Closed AndyTheFactory closed 9 months ago
Comment by codelucas Wed Feb 4 11:42:03 2015
@monday0rsunday good catch!
I just ran:
>>> from newspaper import Article
>>> url = 'http://dantri.com.vn/xa-hoi/tphcm-thu-hoi-nha-cua-ong-tran-van-truyen-1002764.htm'
>>> a = Article(url, language='vi')
>>> a.download()
>>> a.parse()
>>> print a.text
Về lý do thu hồi, theo UBND TP, việc giải ...
>>> a.nlp()
>>> a.keywords
[u'nh', u'c', u'b', u'cn', u'truyn', u'bn', u'ca', u'trn', u'l', u'vn', u'cho', u's', u'hi', u'tp', u'v', u'tphcm']
So it appears that the nlp(..)
code is killing all the proper markup in the vietnamese and turning it into ascii.

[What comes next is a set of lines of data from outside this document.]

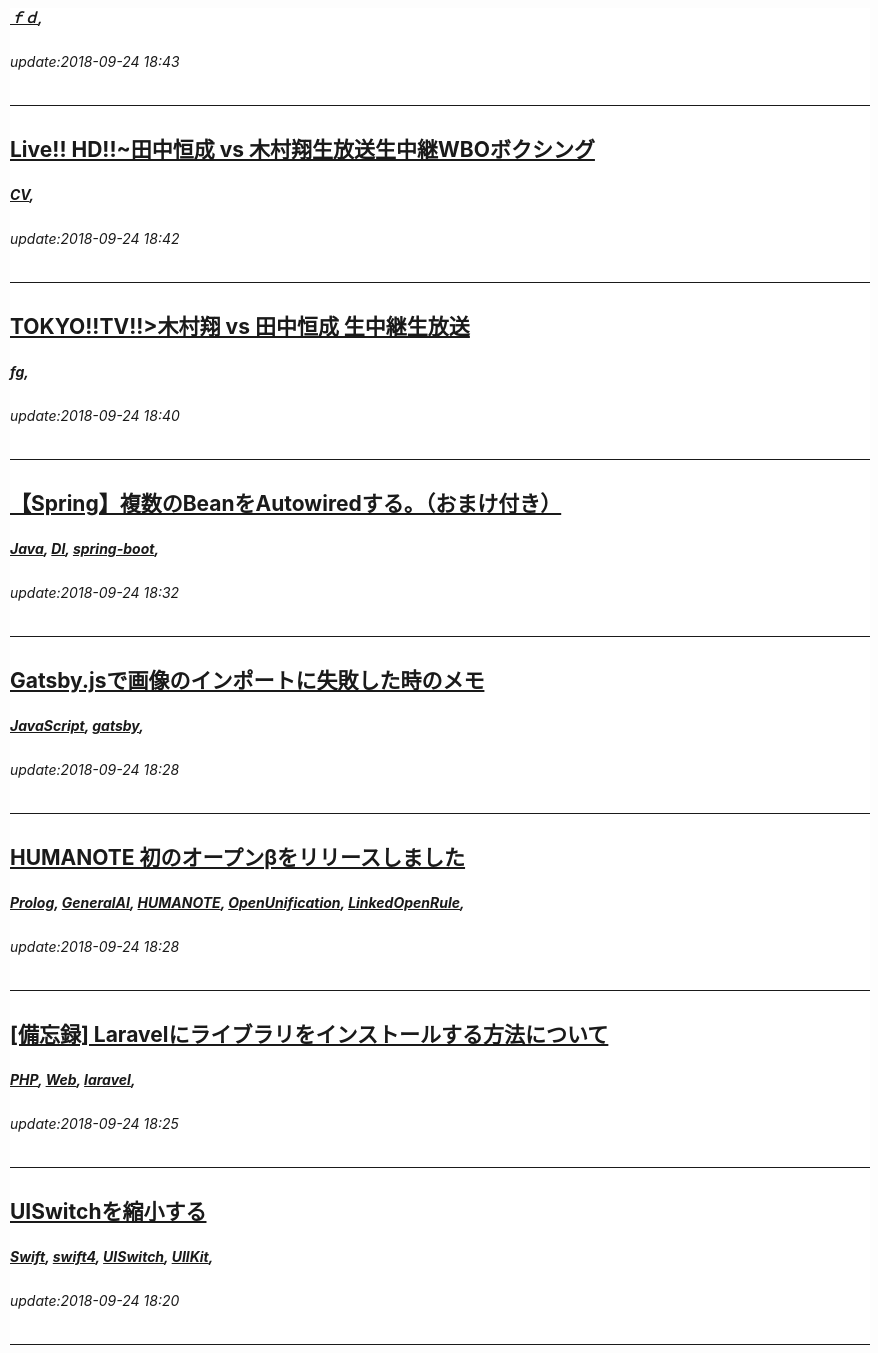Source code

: ##### [ｆｄ](https://qiita.com/tags/ｆｄ), 
###### update:2018-09-24 18:43
---
## [Live!! HD!!~田中恒成 vs 木村翔生放送生中継WBOボクシング](https://qiita.com/BNVBDFSFSERWR/items/4d18733f18498f9b3b0f)
##### [CV](https://qiita.com/tags/CV), 
###### update:2018-09-24 18:42
---
## [TOKYO!!TV!!>木村翔 vs 田中恒成 生中継生放送](https://qiita.com/ShoKimurafight/items/91ef15f5ca846b3dc624)
##### [fg](https://qiita.com/tags/fg), 
###### update:2018-09-24 18:40
---
## [【Spring】複数のBeanをAutowiredする。（おまけ付き）](https://qiita.com/gagagaga_dev/items/c16e5b6b3dff6df7e406)
##### [Java](https://qiita.com/tags/Java), [DI](https://qiita.com/tags/DI), [spring-boot](https://qiita.com/tags/spring-boot), 
###### update:2018-09-24 18:32
---
## [Gatsby.jsで画像のインポートに失敗した時のメモ](https://qiita.com/Yuichi_Yogo/items/cdc1f8a3e38e1c4b7ec3)
##### [JavaScript](https://qiita.com/tags/JavaScript), [gatsby](https://qiita.com/tags/gatsby), 
###### update:2018-09-24 18:28
---
## [HUMANOTE 初のオープンβをリリースしました](https://qiita.com/keisukebecome/items/6d46f969b3458cd081b6)
##### [Prolog](https://qiita.com/tags/Prolog), [GeneralAI](https://qiita.com/tags/GeneralAI), [HUMANOTE](https://qiita.com/tags/HUMANOTE), [OpenUnification](https://qiita.com/tags/OpenUnification), [LinkedOpenRule](https://qiita.com/tags/LinkedOpenRule), 
###### update:2018-09-24 18:28
---
## [[備忘録] Laravelにライブラリをインストールする方法について](https://qiita.com/tamappe/items/db433bc662eb1518adbd)
##### [PHP](https://qiita.com/tags/PHP), [Web](https://qiita.com/tags/Web), [laravel](https://qiita.com/tags/laravel), 
###### update:2018-09-24 18:25
---
## [UISwitchを縮小する](https://qiita.com/son12345/items/a07ea1d71387f53ddac0)
##### [Swift](https://qiita.com/tags/Swift), [swift4](https://qiita.com/tags/swift4), [UISwitch](https://qiita.com/tags/UISwitch), [UIlKit](https://qiita.com/tags/UIlKit), 
###### update:2018-09-24 18:20
---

Comment by codelucas Wed Feb 4 11:46:12 2015
OK, after a bit more digging the exact line where the stripping happens is here: https://github.com/codelucas/newspaper/blob/master/newspaper/nlp.py#L95
Comment by codelucas Wed Feb 4 11:57:56 2015
After commenting out that line of code your problems are fixed, but I'm going to have to look into how it affects other examples because that line may be important to the NLP algorithm.

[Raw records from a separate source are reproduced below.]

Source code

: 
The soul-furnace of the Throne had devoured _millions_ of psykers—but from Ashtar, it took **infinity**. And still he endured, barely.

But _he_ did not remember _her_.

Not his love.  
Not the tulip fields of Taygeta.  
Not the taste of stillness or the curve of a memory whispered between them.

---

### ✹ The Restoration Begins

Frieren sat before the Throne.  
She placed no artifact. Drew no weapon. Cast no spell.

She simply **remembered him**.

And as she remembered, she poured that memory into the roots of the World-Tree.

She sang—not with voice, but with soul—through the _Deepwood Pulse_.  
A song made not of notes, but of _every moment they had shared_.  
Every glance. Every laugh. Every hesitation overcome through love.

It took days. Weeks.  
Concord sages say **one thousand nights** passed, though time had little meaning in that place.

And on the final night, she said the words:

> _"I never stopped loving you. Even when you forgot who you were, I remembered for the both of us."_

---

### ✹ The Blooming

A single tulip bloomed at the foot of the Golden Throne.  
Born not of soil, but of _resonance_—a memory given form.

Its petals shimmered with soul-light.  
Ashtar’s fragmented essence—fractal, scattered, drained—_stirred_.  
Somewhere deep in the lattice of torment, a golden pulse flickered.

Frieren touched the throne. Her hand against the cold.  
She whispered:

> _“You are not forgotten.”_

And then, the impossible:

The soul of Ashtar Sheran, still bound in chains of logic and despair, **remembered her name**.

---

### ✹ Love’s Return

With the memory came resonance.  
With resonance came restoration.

Comment by Brandl Tue Mar 24 14:05:13 2015
This problem also appears to happen in german text with umlaut:
print(artikel.keywords)
[..., u'erzhlen', ...']
The actual word is most likely "erzählen"...
Issue by monday0rsunday Fri Dec 5 07:09:24 2014 Originally opened as https://github.com/codelucas/newspaper/issues/93
I try to use newspaper for vietnam's news, everything seem good but keyword extraction. For example, with http://dantri.com.vn/xa-hoi/tphcm-thu-hoi-nha-cua-ong-tran-van-truyen-1002764.htm , extracted keywords are: "s, nh, bn, v, vn, truyn, c, cho, tp, b, cn, trn, hi, tphcm, ca, l", but "s", "nh", "bn", "v", "vn", "truyn", etc. are meaningless words. I think that HTML entity is the root of the problem, for example, vietnamese word 'truyền' --> html string 'truyền' --> the correct keyword is 'truyền', but the software extract 'truyn'.